* **What is needed**
Write the records below out again exactly as given, with no images.

|---|

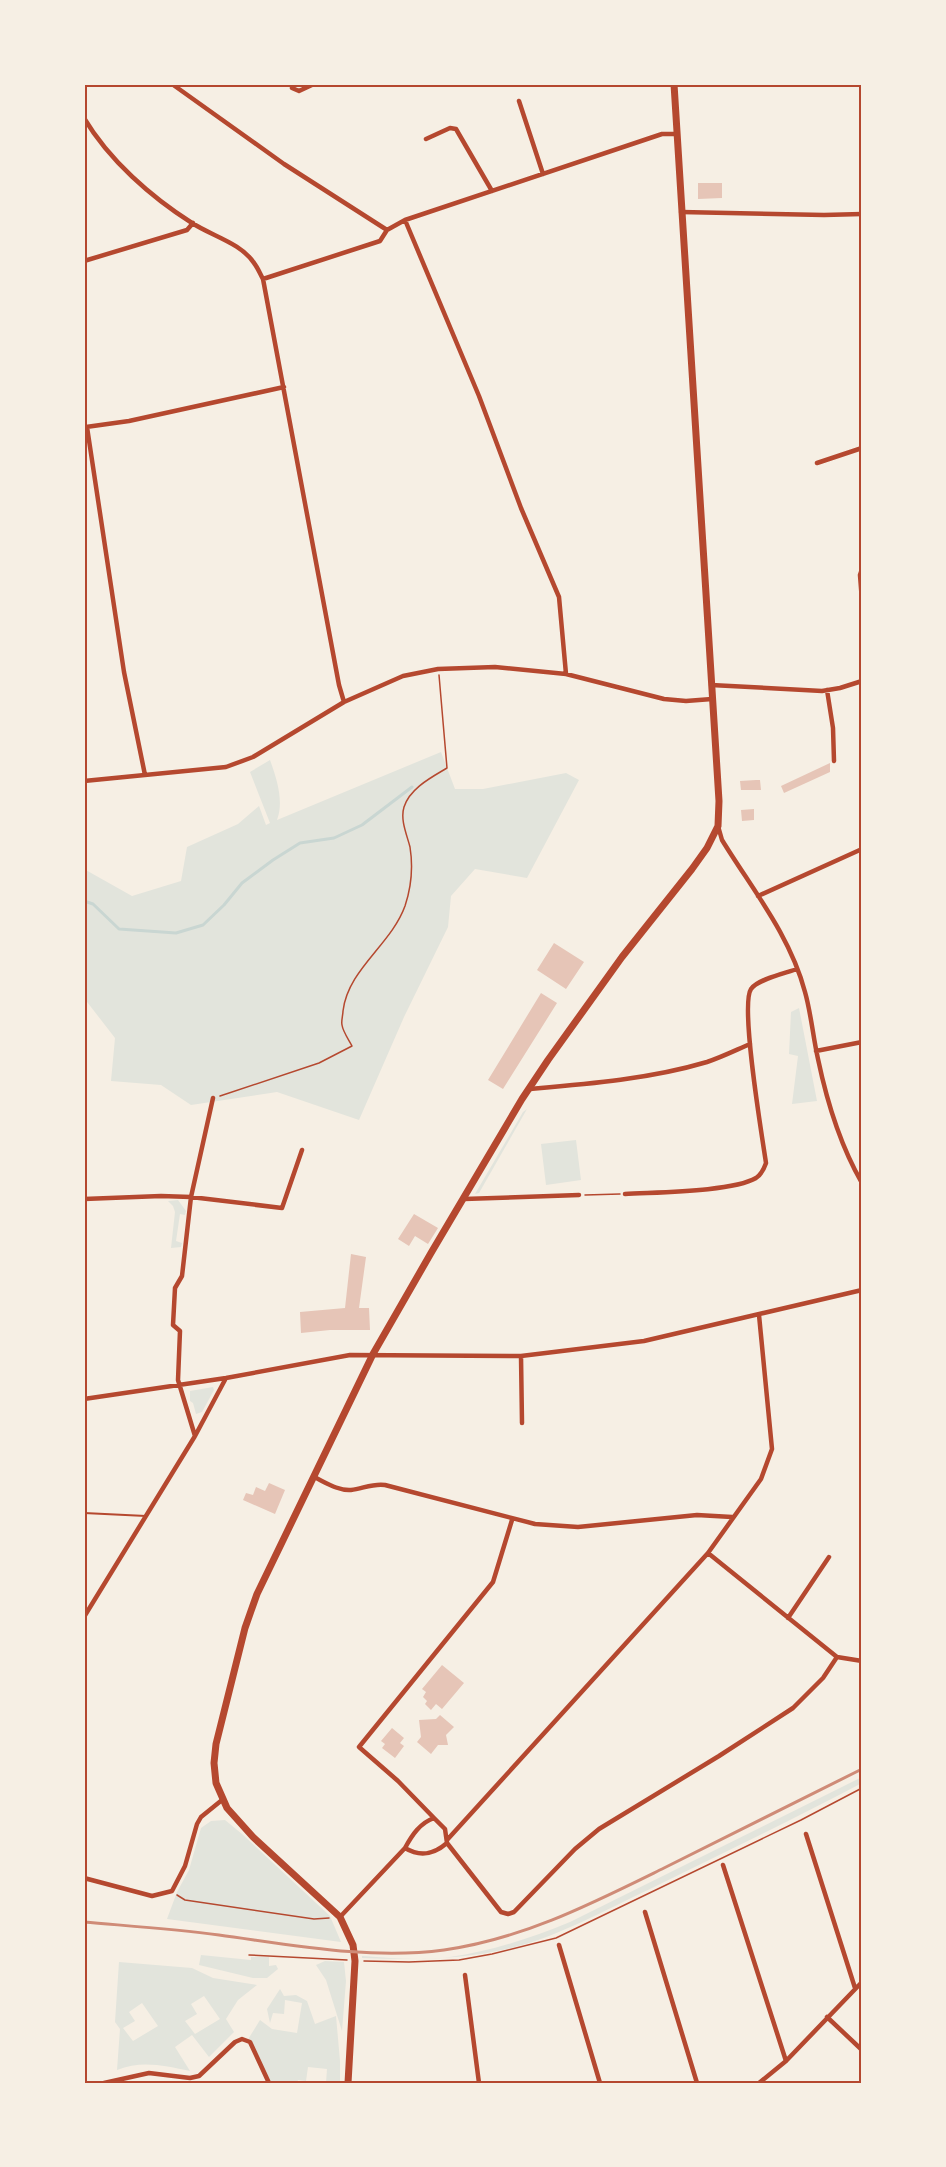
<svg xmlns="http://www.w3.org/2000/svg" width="946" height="2167" viewBox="0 0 946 2167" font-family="'Noto Sans',sans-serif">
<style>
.green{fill:#e2e4dc;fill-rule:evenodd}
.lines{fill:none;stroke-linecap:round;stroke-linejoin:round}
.stream{stroke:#c9d6d2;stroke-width:3}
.building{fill:#e6c5b7}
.path{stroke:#b5482f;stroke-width:1.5}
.service{stroke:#b5482f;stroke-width:2}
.minor{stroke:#b5482f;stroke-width:4.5}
.secondary{stroke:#b5482f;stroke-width:7}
.rail{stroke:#cf8b77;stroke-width:3}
.neatline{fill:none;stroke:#b5482f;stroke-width:2}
</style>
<rect width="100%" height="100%" fill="#f6efe4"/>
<!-- green -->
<path class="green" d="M441,752L455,789H483L566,773L579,780L527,878L475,869L451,896L448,927L404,1017L359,1120L277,1092L191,1105L161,1085L111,1081L115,1038L84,998V869L132,896L181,881L187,847L238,824L259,806L266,825L270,823L250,772L270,760C277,779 284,802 277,820Z
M799,1008L817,1101L792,1104L798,1056L789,1054L791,1012Z
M527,1109L479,1193L475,1194L523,1112Z
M576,1140L581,1180L546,1185L541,1144Z
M178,1200L186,1211L185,1215L180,1214L176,1241L182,1243L181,1247L171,1248L175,1212L173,1206L168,1201Z
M213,1387L214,1390L202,1412L196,1414L193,1403L190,1401V1391Z
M862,1777V1783C792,1820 721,1854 650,1889C605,1910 560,1936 511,1948C461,1960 413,1960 362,1958V1956C391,1958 421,1961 450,1957C492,1951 531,1938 570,1922Z
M225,1820L242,1834L330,1916L341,1942L167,1919L177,1892L189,1870L201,1828L211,1821Z
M201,1955L251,1960V1957H269V1966L276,1965L278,1969L267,1978H253L199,1965Z
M325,1961L344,1962L346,1981L342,2031L326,1980L316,1965Z
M119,1962L192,1968L213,1978L257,1985L238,2000L226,2019L234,2032L209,2057L192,2035L175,2047L190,2071C165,2066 142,2060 117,2070L120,2029L115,2022ZM204,1996L220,2019L195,2034L185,2021L197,2014L191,2004ZM142,2003L158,2026L133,2041L123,2028L135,2021L129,2012Z
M280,1989L284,1996L296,1995L307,2001L315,2024L336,2016L340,2061V2083H323H326L327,2069L308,2067L306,2081L298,2080L297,2083H269L250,2042L247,2041L260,2020L272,2029L297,2033L302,2003L285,2000L284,2014L273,2013L270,2023L267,2009Z"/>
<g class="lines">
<!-- stream -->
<path class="stream" d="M84,901L93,904L119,929L176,933L203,925L224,905L242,883L273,860L300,843L334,838L362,825L412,787"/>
</g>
<!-- building -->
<path class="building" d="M698,183H722V198L698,199Z
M830,763V772L784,793L781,786Z
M756,780H760L761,790H741L740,781Z
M754,809V820L742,821L741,810Z
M554,943L584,962L566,989L537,970Z
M541,993L557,1003L503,1089L488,1080Z
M414,1214L438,1228L428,1244L415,1236L409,1246L398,1239Z
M351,1254L366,1257L359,1308H369L370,1330H330L301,1333L300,1312L345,1308Z
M269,1483L285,1490L275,1514L243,1500L246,1493L253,1495L256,1487L265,1491Z
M442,1665L464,1683L442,1709L436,1704L431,1710L425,1704L427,1701L423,1697L426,1692L422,1689Z
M440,1715L454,1727L446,1735L448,1745H438L431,1754L417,1742L421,1737L419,1720L436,1719Z
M392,1728L404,1738L400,1743L404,1746L395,1758L382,1748L385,1744L381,1741Z"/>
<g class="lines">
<!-- path -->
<path class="path" d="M220,1096L319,1063L352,1046C349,1040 343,1032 342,1025C341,1021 343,1015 343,1011C348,969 391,945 405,906C411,888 413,866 410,847C407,835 400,820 404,807C410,788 432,777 447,768L439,675
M585,1195L620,1194
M177,1895L185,1900L314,1919L329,1918
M249,1955L347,1960
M364,1961L409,1962L459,1960L492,1954L556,1938L801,1820L862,1788"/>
<!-- service -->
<path class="service" d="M84,1513L146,1516"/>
<!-- minor -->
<path class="minor" d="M172,84L284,164L387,230
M292,88L299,91L314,84
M519,101L543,174
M84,118C109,160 151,197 192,223C212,236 241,243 254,263C258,268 260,274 263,279L339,685L344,702
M426,139L450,128L456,129L492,191
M681,212L824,215L862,214
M405,220L479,396L521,508L559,597L566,674
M84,261L187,230L193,223
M263,279L380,241L387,230L405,220L662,134H676
M86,427L129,421L284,387
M87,427L124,672L145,775
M817,463L862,448
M862,569L860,575L862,601
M711,685L822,691L840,688L862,681
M827,690L833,728L834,761
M84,781L226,767L253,757L344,702L403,676L438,669L495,667L566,674L664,699L686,701L712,699
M718,826L722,840C752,889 790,935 805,992C811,1013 813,1037 818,1059C827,1102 840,1145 862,1183
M758,896L862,849
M816,1051L862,1042
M529,1089C588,1084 650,1079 707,1062C722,1057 736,1050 750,1044
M625,1194C655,1192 732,1192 756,1178C762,1174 764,1169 766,1163C762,1136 740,1005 751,989C758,979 786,973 797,969
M84,1199L161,1196L191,1197L282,1208L302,1150
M464,1199L579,1195
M521,1356L522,1423
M84,1399L226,1378L350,1355L521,1356L644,1341L862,1290
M195,1436L178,1380L180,1331L173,1325L175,1288L182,1276L191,1197L213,1098
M314,1477C325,1482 338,1491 351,1490C362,1489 373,1483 385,1485L535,1524L578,1527L697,1515L732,1517
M708,1553L837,1657L862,1661
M84,1617L195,1436L226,1378
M788,1618L829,1557
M434,1818L398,1781L359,1747L493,1582L512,1520
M434,1818L445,1829L447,1843C433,1855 420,1857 405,1848C412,1835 420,1823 434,1818Z
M806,1834L855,1988
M447,1840L708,1553L761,1479L772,1449L759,1315
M447,1843L501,1912L508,1914L514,1912L575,1849L599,1829L719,1756L793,1708L823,1678L837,1657
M723,1865L786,2061
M84,1878L152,1896L172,1891L185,1866L197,1824L201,1817L222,1800
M645,1912L697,2083
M340,1917L405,1848
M559,1945L600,2083
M465,1975L479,2083
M827,2017L862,2050
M104,2083L149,2073L190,2078L199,2076L235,2042L242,2039L250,2042L269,2083
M759,2083L786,2061L862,1982"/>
<!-- secondary -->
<path class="secondary" d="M348,2083L355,1961L353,1945L340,1917L253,1837L227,1808L216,1783L214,1763L216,1744L245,1628L257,1594L373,1354L431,1253L522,1099L548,1060L622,957L692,869L707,848L718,826L719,801L674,84"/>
<!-- rail -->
<path class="rail" d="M84,1922C129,1926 174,1929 219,1935C293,1945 370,1960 444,1950C523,1939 593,1903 664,1868C730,1835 796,1802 862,1769"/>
</g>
<!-- border -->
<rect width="946" height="2167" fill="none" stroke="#f6efe4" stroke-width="171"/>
<rect x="86" y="86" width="774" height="1996" class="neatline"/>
</svg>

|---|

* **Task output**
<svg xmlns="http://www.w3.org/2000/svg" width="946" height="2167" viewBox="0 0 946 2167" font-family="'Noto Sans',sans-serif">
<style>
.green{fill:#e2e4dc;fill-rule:evenodd}
.lines{fill:none;stroke-linecap:round;stroke-linejoin:round}
.stream{stroke:#c9d6d2;stroke-width:3}
.building{fill:#e6c5b7}
.path{stroke:#b5482f;stroke-width:1.5}
.service{stroke:#b5482f;stroke-width:2}
.minor{stroke:#b5482f;stroke-width:4.5}
.secondary{stroke:#b5482f;stroke-width:7}
.rail{stroke:#cf8b77;stroke-width:3}
.neatline{fill:none;stroke:#b5482f;stroke-width:2}
</style>
<rect width="100%" height="100%" fill="#f6efe4"/>
<!-- green -->
<path class="green" d="M441,752L455,789H483L566,773L579,780L527,878L475,869L451,896L448,927L404,1017L359,1120L277,1092L191,1105L161,1085L111,1081L115,1038L84,998V869L132,896L181,881L187,847L238,824L259,806L266,825L270,823L250,772L270,760C277,779 284,802 277,820Z
M799,1008L817,1101L792,1104L798,1056L789,1054L791,1012Z
M527,1109L479,1193L475,1194L523,1112Z
M576,1140L581,1180L546,1185L541,1144Z
M178,1200L186,1211L185,1215L180,1214L176,1241L182,1243L181,1247L171,1248L175,1212L173,1206L168,1201Z
M213,1387L214,1390L202,1412L196,1414L193,1403L190,1401V1391Z
M862,1777V1783C792,1820 721,1854 650,1889C605,1910 560,1936 511,1948C461,1960 413,1960 362,1958V1956C391,1958 421,1961 450,1957C492,1951 531,1938 570,1922Z
M225,1820L242,1834L330,1916L341,1942L167,1919L177,1892L189,1870L201,1828L211,1821Z
M201,1955L251,1960V1957H269V1966L276,1965L278,1969L267,1978H253L199,1965Z
M325,1961L344,1962L346,1981L342,2031L326,1980L316,1965Z
M119,1962L192,1968L213,1978L257,1985L238,2000L226,2019L234,2032L209,2057L192,2035L175,2047L190,2071C165,2066 142,2060 117,2070L120,2029L115,2022ZM204,1996L220,2019L195,2034L185,2021L197,2014L191,2004ZM142,2003L158,2026L133,2041L123,2028L135,2021L129,2012Z
M280,1989L284,1996L296,1995L307,2001L315,2024L336,2016L340,2061V2083H323H326L327,2069L308,2067L306,2081L298,2080L297,2083H269L250,2042L247,2041L260,2020L272,2029L297,2033L302,2003L285,2000L284,2014L273,2013L270,2023L267,2009Z"/>
<g class="lines">
<!-- stream -->
<path class="stream" d="M84,901L93,904L119,929L176,933L203,925L224,905L242,883L273,860L300,843L334,838L362,825L412,787"/>
</g>
<!-- building -->
<path class="building" d="M698,183H722V198L698,199Z
M830,763V772L784,793L781,786Z
M756,780H760L761,790H741L740,781Z
M754,809V820L742,821L741,810Z
M554,943L584,962L566,989L537,970Z
M541,993L557,1003L503,1089L488,1080Z
M414,1214L438,1228L428,1244L415,1236L409,1246L398,1239Z
M351,1254L366,1257L359,1308H369L370,1330H330L301,1333L300,1312L345,1308Z
M269,1483L285,1490L275,1514L243,1500L246,1493L253,1495L256,1487L265,1491Z
M442,1665L464,1683L442,1709L436,1704L431,1710L425,1704L427,1701L423,1697L426,1692L422,1689Z
M440,1715L454,1727L446,1735L448,1745H438L431,1754L417,1742L421,1737L419,1720L436,1719Z
M392,1728L404,1738L400,1743L404,1746L395,1758L382,1748L385,1744L381,1741Z"/>
<g class="lines">
<!-- path -->
<path class="path" d="M220,1096L319,1063L352,1046C349,1040 343,1032 342,1025C341,1021 343,1015 343,1011C348,969 391,945 405,906C411,888 413,866 410,847C407,835 400,820 404,807C410,788 432,777 447,768L439,675
M585,1195L620,1194
M177,1895L185,1900L314,1919L329,1918
M249,1955L347,1960
M364,1961L409,1962L459,1960L492,1954L556,1938L801,1820L862,1788"/>
<!-- service -->
<path class="service" d="M84,1513L146,1516"/>
<!-- minor -->
<path class="minor" d="M172,84L284,164L387,230
M292,88L299,91L314,84
M519,101L543,174
M84,118C109,160 151,197 192,223C212,236 241,243 254,263C258,268 260,274 263,279L339,685L344,702
M426,139L450,128L456,129L492,191
M681,212L824,215L862,214
M405,220L479,396L521,508L559,597L566,674
M84,261L187,230L193,223
M263,279L380,241L387,230L405,220L662,134H676
M86,427L129,421L284,387
M87,427L124,672L145,775
M817,463L862,448
M862,569L860,575L862,601
M711,685L822,691L840,688L862,681
M827,690L833,728L834,761
M84,781L226,767L253,757L344,702L403,676L438,669L495,667L566,674L664,699L686,701L712,699
M718,826L722,840C752,889 790,935 805,992C811,1013 813,1037 818,1059C827,1102 840,1145 862,1183
M758,896L862,849
M816,1051L862,1042
M529,1089C588,1084 650,1079 707,1062C722,1057 736,1050 750,1044
M625,1194C655,1192 732,1192 756,1178C762,1174 764,1169 766,1163C762,1136 740,1005 751,989C758,979 786,973 797,969
M84,1199L161,1196L191,1197L282,1208L302,1150
M464,1199L579,1195
M521,1356L522,1423
M84,1399L226,1378L350,1355L521,1356L644,1341L862,1290
M195,1436L178,1380L180,1331L173,1325L175,1288L182,1276L191,1197L213,1098
M314,1477C325,1482 338,1491 351,1490C362,1489 373,1483 385,1485L535,1524L578,1527L697,1515L732,1517
M708,1553L837,1657L862,1661
M84,1617L195,1436L226,1378
M788,1618L829,1557
M434,1818L398,1781L359,1747L493,1582L512,1520
M434,1818L445,1829L447,1843C433,1855 420,1857 405,1848C412,1835 420,1823 434,1818Z
M806,1834L855,1988
M447,1840L708,1553L761,1479L772,1449L759,1315
M447,1843L501,1912L508,1914L514,1912L575,1849L599,1829L719,1756L793,1708L823,1678L837,1657
M723,1865L786,2061
M84,1878L152,1896L172,1891L185,1866L197,1824L201,1817L222,1800
M645,1912L697,2083
M340,1917L405,1848
M559,1945L600,2083
M465,1975L479,2083
M827,2017L862,2050
M104,2083L149,2073L190,2078L199,2076L235,2042L242,2039L250,2042L269,2083
M759,2083L786,2061L862,1982"/>
<!-- secondary -->
<path class="secondary" d="M348,2083L355,1961L353,1945L340,1917L253,1837L227,1808L216,1783L214,1763L216,1744L245,1628L257,1594L373,1354L431,1253L522,1099L548,1060L622,957L692,869L707,848L718,826L719,801L674,84"/>
<!-- rail -->
<path class="rail" d="M84,1922C129,1926 174,1929 219,1935C293,1945 370,1960 444,1950C523,1939 593,1903 664,1868C730,1835 796,1802 862,1769"/>
</g>
<!-- border -->
<rect width="946" height="2167" fill="none" stroke="#f6efe4" stroke-width="171"/>
<rect x="86" y="86" width="774" height="1996" class="neatline"/>
</svg>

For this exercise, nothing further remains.